Changing passwords in ASP.NET 2.0 applications from the database

At one time or another, I think everyone has been locked out of a system and not been able to get back in. This can be especially troubling if you happen to be locked out of your administrator account. I have seen many people asking how to reset passwords for the host and admin accounts with DotNetNuke so I thought I would write up some simple instructions on how to change a password via the database for any ASP.NET 2.0 website.

The first thing to note is that you must know the working password of another account on your site. For this example I know the password of my "admin" account for DotNetNuke, you can use any account in your system that you know the password for. Once you have identified the user account, run the following query to obtain the needed user information. You will need to know the username and application name for the specific user account. In my example below the username is admin and the application name is DotNetNuke.
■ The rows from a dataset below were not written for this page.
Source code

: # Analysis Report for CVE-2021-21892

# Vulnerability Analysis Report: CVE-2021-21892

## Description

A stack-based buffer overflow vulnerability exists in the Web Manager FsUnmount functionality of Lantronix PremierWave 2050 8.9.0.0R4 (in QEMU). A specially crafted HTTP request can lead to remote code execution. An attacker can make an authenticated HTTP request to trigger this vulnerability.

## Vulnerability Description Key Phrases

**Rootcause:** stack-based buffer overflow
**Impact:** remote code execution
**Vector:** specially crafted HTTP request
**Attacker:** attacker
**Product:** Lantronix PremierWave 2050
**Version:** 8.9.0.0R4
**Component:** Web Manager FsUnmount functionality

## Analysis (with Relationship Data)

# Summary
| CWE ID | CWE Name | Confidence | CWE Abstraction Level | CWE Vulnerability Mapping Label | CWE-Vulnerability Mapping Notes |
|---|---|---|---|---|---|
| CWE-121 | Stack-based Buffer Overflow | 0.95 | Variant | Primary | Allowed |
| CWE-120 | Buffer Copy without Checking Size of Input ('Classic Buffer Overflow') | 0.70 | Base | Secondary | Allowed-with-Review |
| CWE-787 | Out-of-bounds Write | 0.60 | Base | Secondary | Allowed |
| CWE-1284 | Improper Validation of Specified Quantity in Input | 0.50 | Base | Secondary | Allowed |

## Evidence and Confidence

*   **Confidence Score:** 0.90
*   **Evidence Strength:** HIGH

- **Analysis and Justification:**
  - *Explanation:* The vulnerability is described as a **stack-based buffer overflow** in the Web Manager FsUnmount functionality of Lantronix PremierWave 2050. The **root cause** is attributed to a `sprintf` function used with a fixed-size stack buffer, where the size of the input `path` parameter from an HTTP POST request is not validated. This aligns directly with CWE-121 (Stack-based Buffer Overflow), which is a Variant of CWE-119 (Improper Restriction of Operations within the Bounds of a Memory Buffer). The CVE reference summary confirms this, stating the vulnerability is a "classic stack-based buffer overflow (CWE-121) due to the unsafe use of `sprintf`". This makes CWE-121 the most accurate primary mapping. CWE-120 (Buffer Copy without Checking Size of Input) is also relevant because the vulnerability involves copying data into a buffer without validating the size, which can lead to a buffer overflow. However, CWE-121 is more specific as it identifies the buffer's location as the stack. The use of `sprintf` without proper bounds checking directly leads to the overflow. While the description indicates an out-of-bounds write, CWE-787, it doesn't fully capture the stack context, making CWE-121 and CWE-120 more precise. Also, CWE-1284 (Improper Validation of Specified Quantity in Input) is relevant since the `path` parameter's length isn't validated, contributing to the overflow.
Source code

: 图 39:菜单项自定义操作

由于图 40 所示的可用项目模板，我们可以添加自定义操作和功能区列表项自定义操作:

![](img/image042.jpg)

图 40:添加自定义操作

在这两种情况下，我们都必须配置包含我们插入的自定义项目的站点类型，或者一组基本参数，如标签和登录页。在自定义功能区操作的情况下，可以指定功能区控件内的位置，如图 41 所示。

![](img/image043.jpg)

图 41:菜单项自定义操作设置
SELECT password, passwordformat, passwordsalt
FROM aspnet_membership am
    INNER JOIN aspnet_users au
        ON (au.userid = am.userid)
    INNER JOIN aspnet_applications aa
        ON (au.applicationId = aa.applicationid)
WHERE au.username = 'admin'
    AND aa.applicationname = 'DotNetNuke'

You will want to copy the results of this query to your clipboard as you will need this information for the next step of the process. Next, we will be using the ASP.NET stored procedure "aspnet_Membership_setPassword" to set the password value for our user. When calling this stored procedure we must pass the following values to it. ApplicationName, Username, Password, PasswordSalt, ChangeTime, passwordFormat. Below is an example, you will simply need to substitute your values.

--Prepare the change date
DECLARE @changeDate datetime
set @changeDate = getdate()

--set the password
exec aspnet_Membership_setPassword 'DotNetNuke', 
                        'TestUser', 
                        'DM1tZvBjM+27Eck5eI1TWFeG42XuJnMuin3jqFOtMjS83RN6d7dFbQ==', 
                        '4e5Bb5jOOMYu/JFXVdRmlA==',
                        @changeDate, 
                        2

--Sets the password to dnnadmin

After running this script you should now be able to login with the newly set password. A few things to remember about this method. First to guarantee that this will work correctly the known user account information must be taken from the same application as the machine and validation keys change the encryption methods used for setting the passwords. Also, you should remember that this method will work with ANY ASP.NET 2.0 website. This can be very helpful if you happen to be locked out of an account that cannot send forgotten password e-mails, such as host or admin in DotNetNuke.